Webretailer.com has broken down exactly what these fees entail and what they might mean for businesses that sell online, should they go ahead.

Fulfilment fees are the total costs and expenses involved in receiving, handling, storing and distributing or redistributing a product, Webretailer states. These fees are calculated by taking the revenue from each product sale per unit, minus the total cost of purchasing it and transporting it from its original location to where it is sold. Some other costs such as advertising and warehousing costs may also be taken into account.

Fulfilment fees are most commonly associated in the UK with Amazon, as the company operates more than 20 fulfilment centres or warehouses across the UK, plus many more around the world.

Tesco’s proposed fees are said to be an extra 12p for branded items and 5p for Tesco home brand products. However, Tesco has outlined that the fees can be negotiated per case with each of its suppliers.

Webretailer points out that while these fees might not sound like much to begin with, they represent the cost per unit for every online sale made in the UK, meaning the costs will truly mount up quickly.

However, Tesco’s smallest suppliers – that’s those with a turnover of £250,000 or less – will be exempt from these fulfilment fees.

Furthermore, if the fulfilment fees do go ahead as planned and suppliers fail to comply, some businesses could find themselves facing hefty fines.

‘More balanced approach’

Tesco has argued that the new fees are going to be essential to help the supermarket chain cope with more customers doing their shopping online than ever before.
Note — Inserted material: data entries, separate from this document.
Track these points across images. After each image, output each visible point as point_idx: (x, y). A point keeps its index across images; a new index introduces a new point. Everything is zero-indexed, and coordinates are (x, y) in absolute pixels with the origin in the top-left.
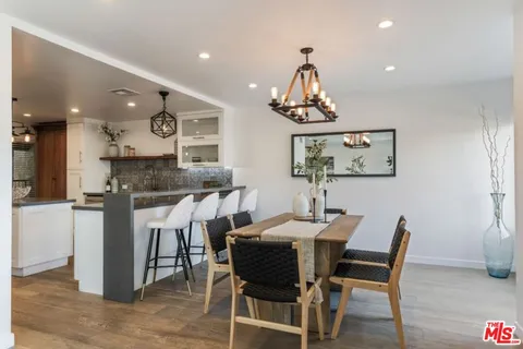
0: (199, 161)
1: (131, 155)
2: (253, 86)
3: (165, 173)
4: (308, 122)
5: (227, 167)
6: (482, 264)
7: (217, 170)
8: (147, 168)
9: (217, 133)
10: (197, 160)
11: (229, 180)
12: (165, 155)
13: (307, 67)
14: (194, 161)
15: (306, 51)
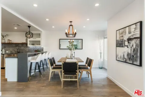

In an email sent out to all of its suppliers, Tesco stated that it “shoulders the majority of fulfilment costs – whether it’s serving more than one million orders a week or getting products to thousands of independent retailers and catering customers”.
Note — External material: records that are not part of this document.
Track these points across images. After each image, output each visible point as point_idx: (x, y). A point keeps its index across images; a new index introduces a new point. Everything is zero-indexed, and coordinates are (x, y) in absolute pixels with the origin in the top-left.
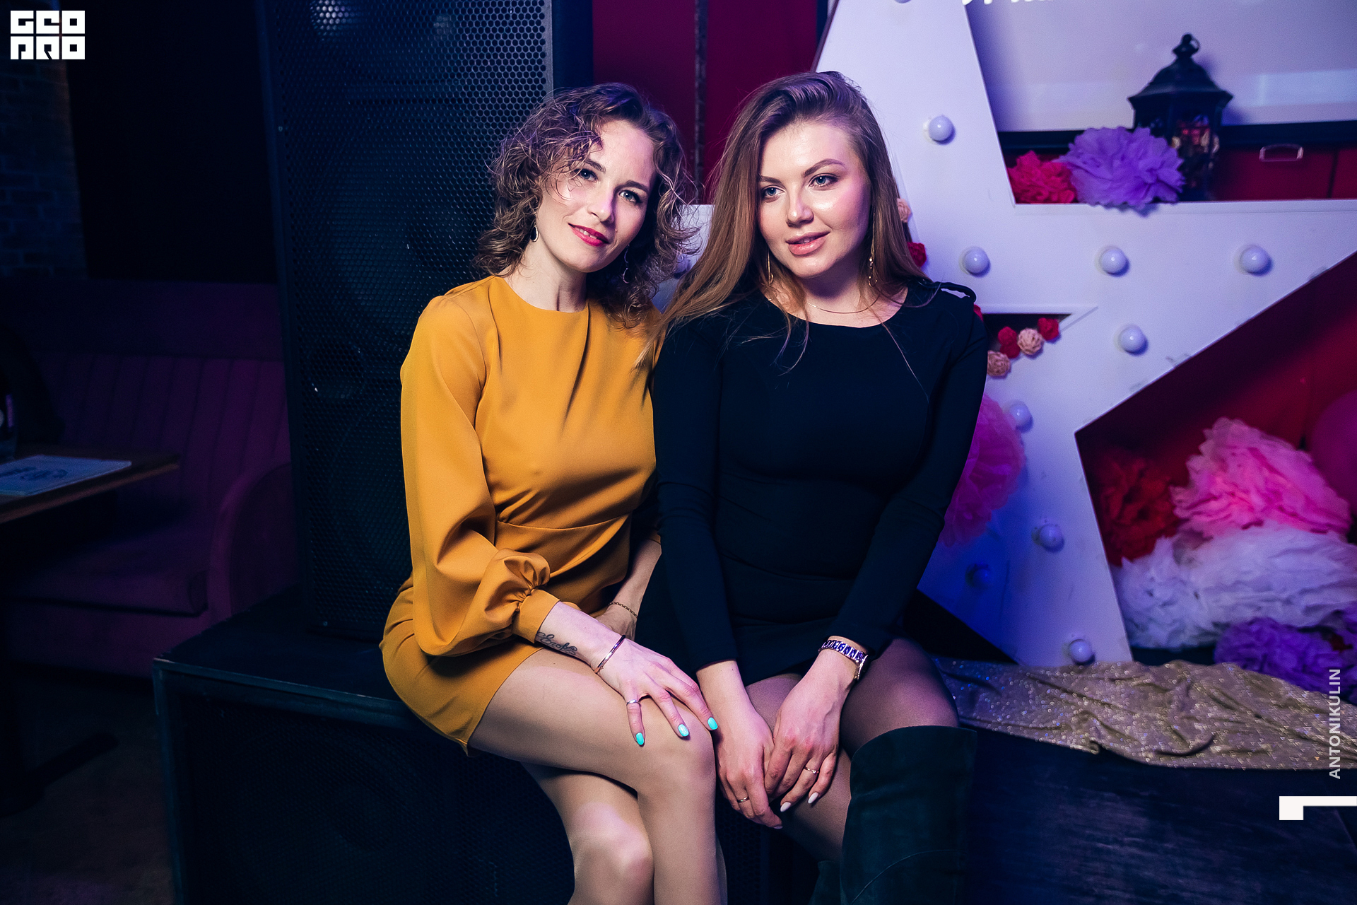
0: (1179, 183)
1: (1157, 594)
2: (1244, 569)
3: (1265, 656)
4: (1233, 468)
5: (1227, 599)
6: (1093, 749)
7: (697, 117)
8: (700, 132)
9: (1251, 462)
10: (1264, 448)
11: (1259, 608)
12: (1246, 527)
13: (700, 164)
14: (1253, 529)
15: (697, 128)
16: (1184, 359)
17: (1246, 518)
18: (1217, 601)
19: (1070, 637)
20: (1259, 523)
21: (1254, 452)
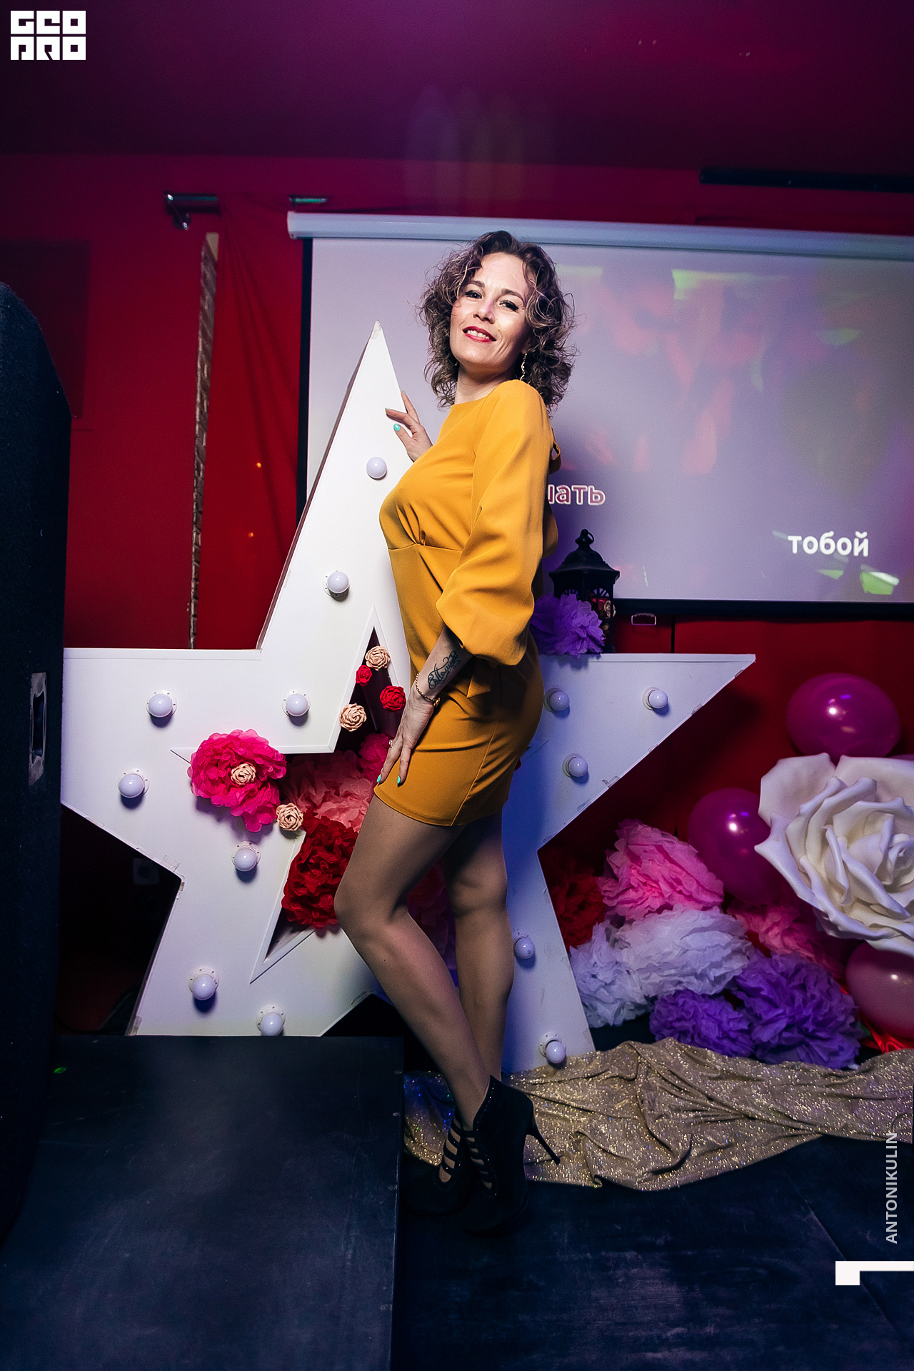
0: (603, 639)
1: (600, 977)
2: (667, 950)
3: (694, 1027)
4: (646, 864)
5: (656, 978)
6: (596, 1183)
7: (193, 576)
8: (196, 589)
9: (659, 856)
10: (667, 846)
11: (680, 983)
12: (659, 911)
13: (194, 616)
14: (666, 913)
15: (193, 586)
16: (616, 780)
17: (657, 903)
18: (647, 978)
19: (545, 1038)
20: (670, 908)
21: (660, 849)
The introduction of new fulfilment fees is said to be part of Tesco’s “more balanced approach”. Suppliers were told that they need to get on board with the idea or else face range and price plan reviews, or at worst fines.

Suppliers will not be the only ones affected by these changes, Webretailer adds, as Tesco customers could find more empty spaces on shelves or lack of availability online as a result of supply problems and disputes.

There is no deadline for suppliers to engage with the scheme – which had been due to start mid-March, although a stand-off is expected to be imminent between Tesco and at least 15 of its key suppliers.

‘Outrageous’ move

An email, seen by the BBC, warned suppliers could be penalised if they do not agree to the new “fulfilment fee”.

Business retail consultant Ged Futter said the move was “outrageous”.

While small businesses with a turnover of less than £250,000 would not have to pay the fee, online sales through the company’s wholesale Booker business would be included.

Ged Futter, a former buyer for Asda, did not believe any other supermarkets used this type of operating model, which he understood had been due to start mid-March.

The retail price consultant, who helps businesses negotiate with supermarkets, said he had received 15 calls from suppliers. They all told him they would refuse to pay the fee.

He added that Tesco had “picked the wrong moment to do this”. As Tesco was not accepting price increases from suppliers there would soon be more gaps on the supermarket shelves, he added.

‘Start of conversations’, says Tesco

Tesco said the letter was “the start of conversations with our suppliers” and there was no deadline for engagement.

The retailer said its smallest suppliers would not be liable for the fee: “We know there are some real pressures on many of our suppliers, particularly in agriculture, and we have stepped up support in response to that.”

In the UK, the government’s Groceries Code Adjudicator, which regulates relationships between supermarkets and suppliers, said it was aware of the issue and seeking further information from Tesco. It encouraged suppliers with concerns to get in touch.